Your 'Portal Stars' are stunning. Looking forward to hearing them :)

Anonymous said...

Hey Aaron


Lots of food for sight and mind!

Good job my mind and eyes are hungry...

I can't wait to hear the new stuff - if the track you played in London in December is anything to go by, Wavering Radiant will rule...

I'm sure you appreciate that ISIS fans like discussing ISIS songs and artwork, lyrically and musically, and what inspiration the band's music gives people - and to that end i've been involved in setting up an ISIS message board/forum.

I wonder if you'd mind posting up the url on your blog and maybe some of your readers would be interested in contributing to our chats.

www.swarmrelocation.com


cheers

Ross

::Andre:: said...

You're opening the book, perfect...

Sentynel said...

Love the first image there - looks like galaxies..

Interesting Jung quote, too; I always found he makes more sense than any of the other psychoanalysts. Very much looking forward to Wavering Radiant (dear amazon.co.uk: hurry up and put it up for pre-order, thankyou) - I like the idea of a more orchestral sound and if these are the sorts of themes you're tackling it should be interesting.

Night Goat said...

A murmur, from the ruins echoes softly as the roots undo, and the branch becomes... -CTTS

Digging the artwork.

Anonymous said...

Yeah, I saw in this text, which keeps me out of my personal universe, the music I love. Look where the sun rises and not where it disappear.
-Eus

Todd Laurence said...

For over 25 years, (1932-1958) Jung, and the physicist Professor W. Pauli, discussed the nature
of "mind" and reality.
Their conclusions were published under title, "atom and archetype."
The main conclusions concern
the nature of number as the most primal archetype of order in the human mind. As
Jung said: "It is here that
the most fruitful field of
further investigation might
be found."

For further reading, google search: Kochab, 1080
(woyano).

"numomathematics"
New York

Chris said...

Enjoying the artwork thus far. It's funny because when hearing the title of the album, for some reason I pictured a black and white color scheme for the new record, though these may just be un-colored yet.

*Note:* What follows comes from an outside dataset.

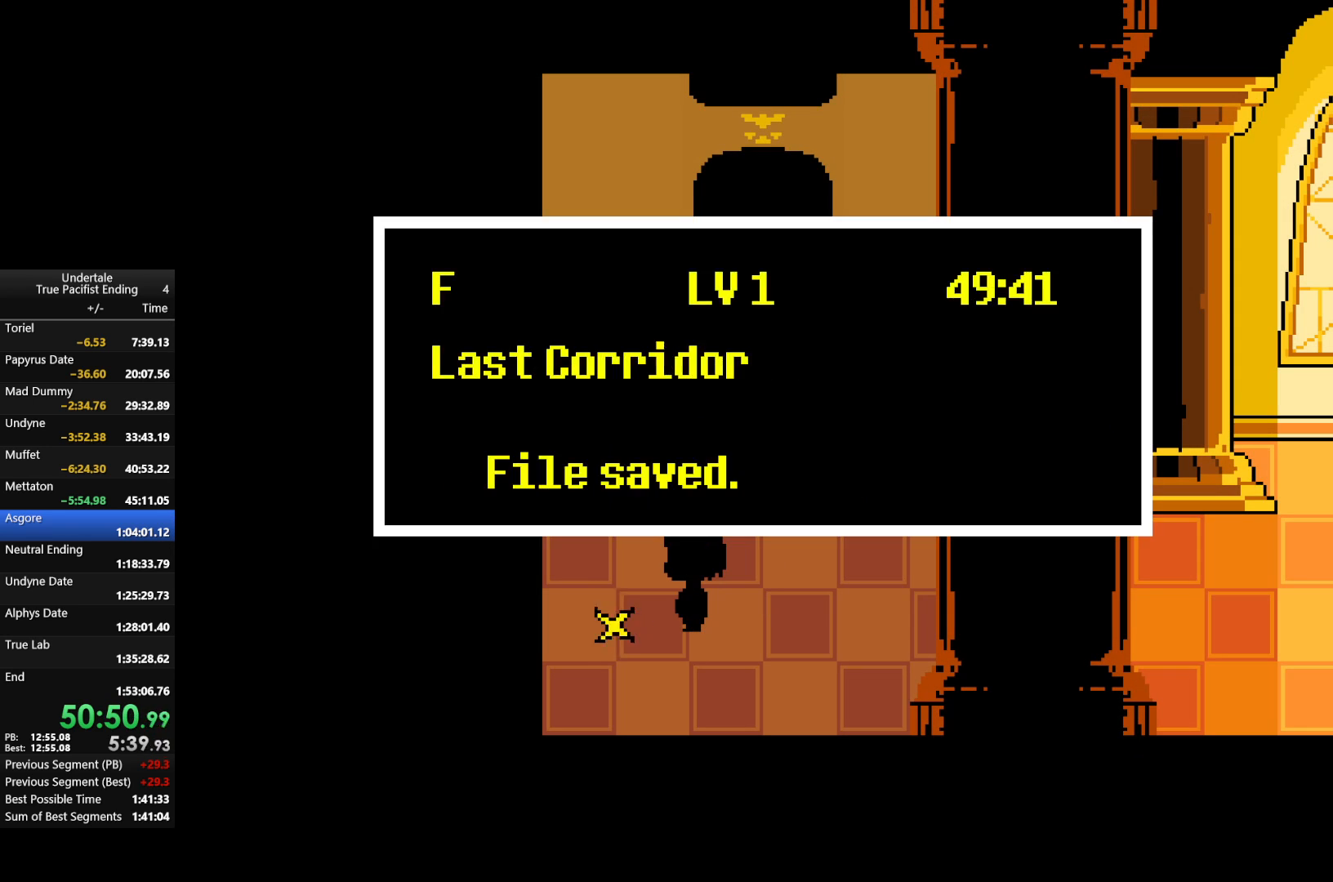
{"keys": [], "events": [[100, "z", "down"], [133, "z", "up"]]}
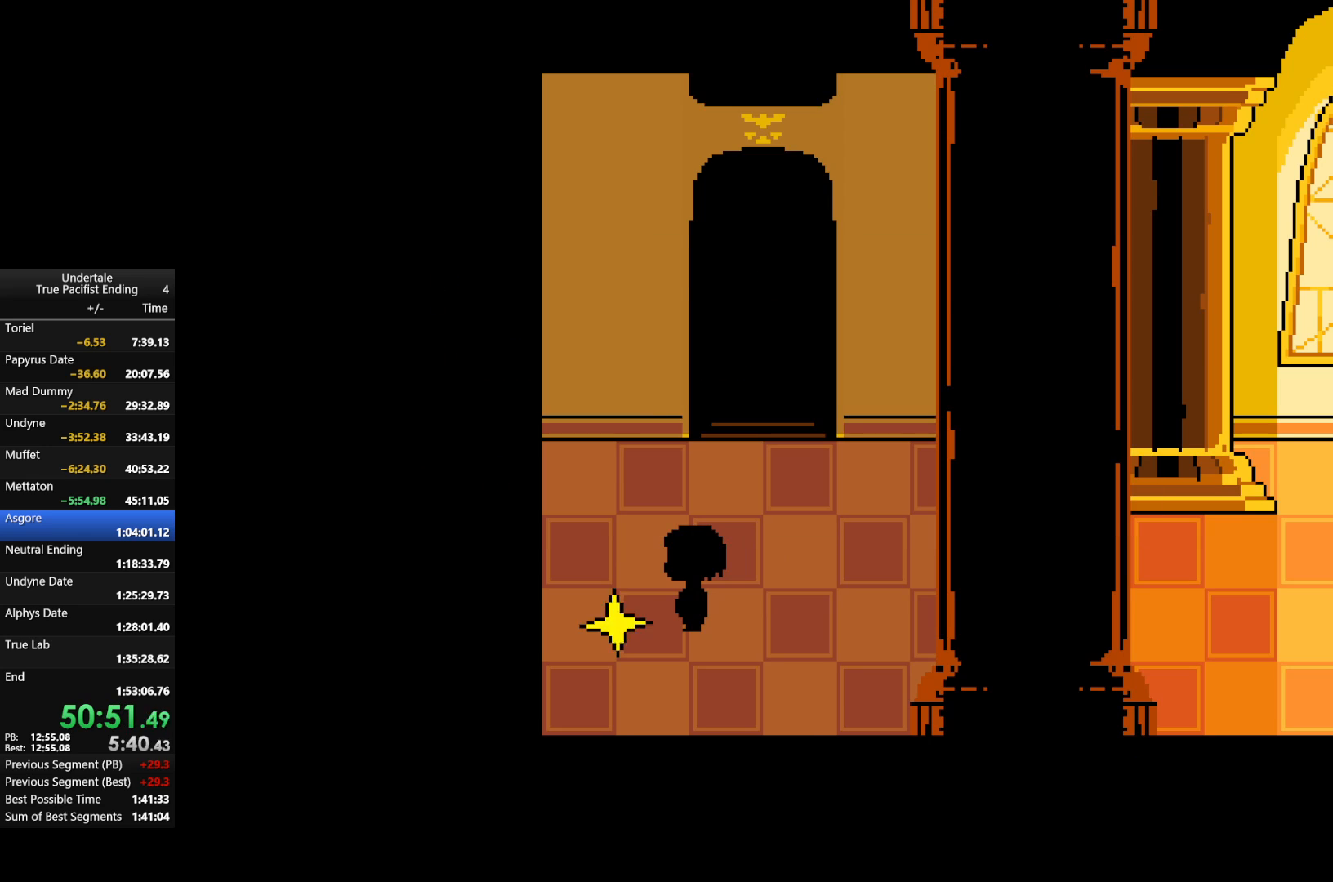
{"keys": ["z"], "events": [[33, "c", "down"], [133, "c", "up"], [433, "z", "down"]]}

Either way, it looks good!

Milla said...

" Inner peace and contentment depend in large measure upon whether or not" you are at an ISIS gig!

Beautiful artwork, especially the 'Forest' detail.

Anonymous said...

I'm reading that very book right now! Awesome.

Anonymous said...

Connection between the future and the past exists in our minds and genes. This is somehow obvious if we abandon our human perspective for a moment and take a look at things from the level of species and evolution. People almost exactly like us existed in the past and will exist in the future. Constant recreation of reality that which was given/left to us by our ancestors is not the discovery of post-modern era but immanent part of our condition. From that quotation I see longing for a ritual and connection with our historic selves. But what constitutes our true identity is also very often extremely dangerous, animistic part of our psyche. I am talking about more or less realized necessity of being a part of some homogenous group, exercising conflict and domination etc. Every group has to form some mechanisms allowing its members to participate in this "identity building" activities simply in order to survive. Touching history in us we're touching the softest and most hidden elements of our identity - stereotypes, resentment, ghosts of our ancestors dancing around the fireplace with their faces painted in the colours of war.

The Steel River Savior said...

Jung and Nietzsche are all too prescient, being a few decades and over a century old.

Anonymous said...

that Jung passage makes me wonder if he would identify himself as a Luddite.

part of it also strikes me as similar to what some evolutionary psychologists have discussed, that is, human culture is advancing far more rapidly than our species as biologically evolved. in other words, our simple brains haven't evolved for thousands and thousands of years yet we keep buying new versions of iPhones every year.

progress is a funny thing.

Pedro R Ortiz said...

Aaron, how does the process of your artwork come into play on an Isis record? Is it something you create when the record is done or you create while you're making the record?